Exercise passage:
Tim Shorrock is a Washington-based investigative journalist who grew up in Japan and South Korea. He is the author of SPIES FOR HIRE: The Secret World of Outsourced Intelligence, published in 2008 by Simon & Schuster. Over the past 35 years, his work has appeared in many publications in the United States and abroad, including Salon, the Atlantic, the Journal of Commerce, Mother Jones, The Nation, Harper’s, Inter Press Service, The Progressive, Foreign Policy in Focus, Asia Times, Sisa Journal (Korea) and Hankyoreh 21 (Korea). He also appears frequently on the radio as a commentator on US-Korean relations and US intelligence and foreign policy, and has been interviewed on South Korea’s MBC, Al Jazeera, Pacifica’s Democracy Now, NPR’s Fresh Air and Air America.

Prompt a:
Rewrite the listing with "console" replaced by "terminal" and everything else left as is. Omit the pictures.
The Tim Shorrock profile and the listing that follows it have no connection to each other.

Entries supplied:
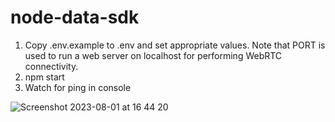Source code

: # node-data-sdk

1. Copy .env.example to .env and set appropriate values. Note that PORT is used to run a web server on localhost for performing WebRTC connectivity.
2. npm start
3. Watch for ping in console

![Screenshot 2023-08-01 at 16 44 20](https://github.com/FormantIO/node-data-sdk/assets/1337357/7ae61eab-3905-4aaf-b451-fa1d063f9e73)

Prompt b:
Retype the Tim Shorrock profile starting with "Tim Shorrock is" and going on through "and Air America.".

Exercise response a:
Source code

: # node-data-sdk

1. Copy .env.example to .env and set appropriate values. Note that PORT is used to run a web server on localhost for performing WebRTC connectivity.
2. npm start
3. Watch for ping in terminal

![Screenshot 2023-08-01 at 16 44 20](https://github.com/FormantIO/node-data-sdk/assets/1337357/7ae61eab-3905-4aaf-b451-fa1d063f9e73)

Exercise response b:
Tim Shorrock is a Washington-based investigative journalist who grew up in Japan and South Korea. He is the author of SPIES FOR HIRE: The Secret World of Outsourced Intelligence, published in 2008 by Simon & Schuster. Over the past 35 years, his work has appeared in many publications in the United States and abroad, including Salon, the Atlantic, the Journal of Commerce, Mother Jones, The Nation, Harper’s, Inter Press Service, The Progressive, Foreign Policy in Focus, Asia Times, Sisa Journal (Korea) and Hankyoreh 21 (Korea). He also appears frequently on the radio as a commentator on US-Korean relations and US intelligence and foreign policy, and has been interviewed on South Korea’s MBC, Al Jazeera, Pacifica’s Democracy Now, NPR’s Fresh Air and Air America.